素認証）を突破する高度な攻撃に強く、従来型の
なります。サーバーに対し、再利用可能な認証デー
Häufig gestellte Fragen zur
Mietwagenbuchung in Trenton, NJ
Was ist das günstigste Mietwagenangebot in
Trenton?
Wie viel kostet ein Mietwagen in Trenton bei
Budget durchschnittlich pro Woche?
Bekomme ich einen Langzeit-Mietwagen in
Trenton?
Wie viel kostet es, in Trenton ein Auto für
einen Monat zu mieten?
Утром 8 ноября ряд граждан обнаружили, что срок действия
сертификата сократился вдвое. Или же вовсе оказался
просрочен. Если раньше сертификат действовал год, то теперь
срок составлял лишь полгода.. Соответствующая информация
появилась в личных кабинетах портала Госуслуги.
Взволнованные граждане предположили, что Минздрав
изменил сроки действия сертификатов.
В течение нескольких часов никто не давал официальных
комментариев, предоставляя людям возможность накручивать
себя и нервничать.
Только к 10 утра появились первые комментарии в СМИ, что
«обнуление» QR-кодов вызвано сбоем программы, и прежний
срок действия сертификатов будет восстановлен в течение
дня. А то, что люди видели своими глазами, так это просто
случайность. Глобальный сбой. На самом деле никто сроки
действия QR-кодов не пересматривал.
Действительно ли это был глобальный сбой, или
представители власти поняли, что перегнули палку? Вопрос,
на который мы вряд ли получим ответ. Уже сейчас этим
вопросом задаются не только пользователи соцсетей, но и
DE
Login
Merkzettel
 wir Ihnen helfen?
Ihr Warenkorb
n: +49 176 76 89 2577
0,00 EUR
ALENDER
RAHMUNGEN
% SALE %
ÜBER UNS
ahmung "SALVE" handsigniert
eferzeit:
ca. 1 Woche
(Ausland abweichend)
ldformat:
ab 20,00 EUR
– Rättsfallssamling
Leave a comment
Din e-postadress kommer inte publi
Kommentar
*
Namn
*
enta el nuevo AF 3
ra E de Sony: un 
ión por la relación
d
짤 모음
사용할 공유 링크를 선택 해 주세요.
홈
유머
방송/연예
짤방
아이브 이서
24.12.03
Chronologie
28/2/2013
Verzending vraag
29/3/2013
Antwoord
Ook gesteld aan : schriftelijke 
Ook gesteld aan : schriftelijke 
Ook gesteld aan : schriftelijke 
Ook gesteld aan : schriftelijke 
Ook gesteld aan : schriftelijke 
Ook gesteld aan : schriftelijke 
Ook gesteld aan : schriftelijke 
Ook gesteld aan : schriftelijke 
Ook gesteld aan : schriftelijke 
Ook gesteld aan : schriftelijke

■ ■ ■ ■ ■ ■ ■

* [Exercise goal]: Rewrite the entries from the first line through the line with "действия QR-кодов не пересматривал.", putting "QR-сертификатов" wherever "QR-кодов" appears and leaving everything else unchanged.

* [Written response]:
素認証）を突破する高度な攻撃に強く、従来型の
なります。サーバーに対し、再利用可能な認証デー
Häufig gestellte Fragen zur
Mietwagenbuchung in Trenton, NJ
Was ist das günstigste Mietwagenangebot in
Trenton?
Wie viel kostet ein Mietwagen in Trenton bei
Budget durchschnittlich pro Woche?
Bekomme ich einen Langzeit-Mietwagen in
Trenton?
Wie viel kostet es, in Trenton ein Auto für
einen Monat zu mieten?
Утром 8 ноября ряд граждан обнаружили, что срок действия
сертификата сократился вдвое. Или же вовсе оказался
просрочен. Если раньше сертификат действовал год, то теперь
срок составлял лишь полгода.. Соответствующая информация
появилась в личных кабинетах портала Госуслуги.
Взволнованные граждане предположили, что Минздрав
изменил сроки действия сертификатов.
В течение нескольких часов никто не давал официальных
комментариев, предоставляя людям возможность накручивать
себя и нервничать.
Только к 10 утра появились первые комментарии в СМИ, что
«обнуление» QR-сертификатов вызвано сбоем программы, и прежний
срок действия сертификатов будет восстановлен в течение
дня. А то, что люди видели своими глазами, так это просто
случайность. Глобальный сбой. На самом деле никто сроки
действия QR-сертификатов не пересматривал.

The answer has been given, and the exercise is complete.